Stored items
- Opening Delimiter -
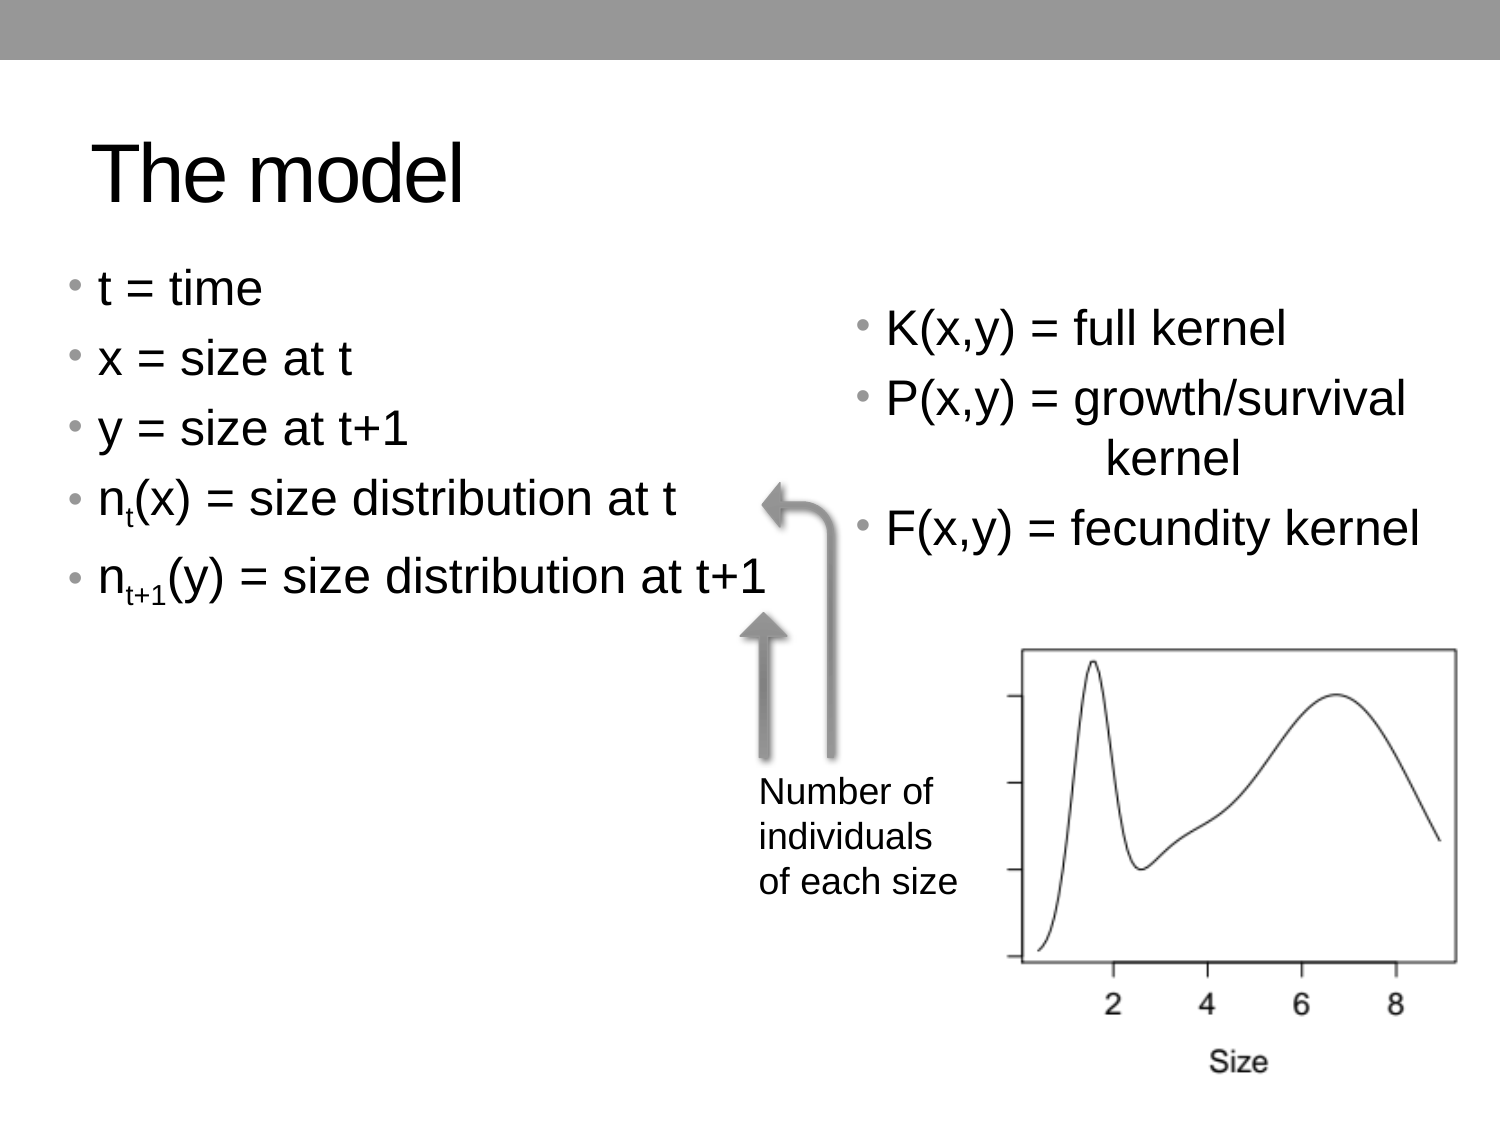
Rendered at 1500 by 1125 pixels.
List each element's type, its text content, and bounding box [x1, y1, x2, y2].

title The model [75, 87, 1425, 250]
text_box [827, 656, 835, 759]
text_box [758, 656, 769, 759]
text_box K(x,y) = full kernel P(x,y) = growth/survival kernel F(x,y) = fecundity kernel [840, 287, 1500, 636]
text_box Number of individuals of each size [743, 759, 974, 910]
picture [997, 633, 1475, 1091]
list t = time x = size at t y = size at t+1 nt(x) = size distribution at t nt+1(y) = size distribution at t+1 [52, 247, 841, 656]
- Closing Delimiter -
**The problem:** Make an exact copy of every record, pictures excluded.

**Result for this exercise:**
Rendered at 1500 by 1125 pixels.
List each element's type, its text content, and bounding box [x1, y1, x2, y2].

title The model [75, 87, 1425, 250]
text_box [827, 656, 835, 759]
text_box [758, 656, 769, 759]
text_box K(x,y) = full kernel P(x,y) = growth/survival kernel F(x,y) = fecundity kernel [840, 287, 1500, 636]
text_box Number of individuals of each size [743, 759, 974, 910]
picture [997, 633, 1475, 1091]
list t = time x = size at t y = size at t+1 nt(x) = size distribution at t nt+1(y) = size distribution at t+1 [52, 247, 841, 656]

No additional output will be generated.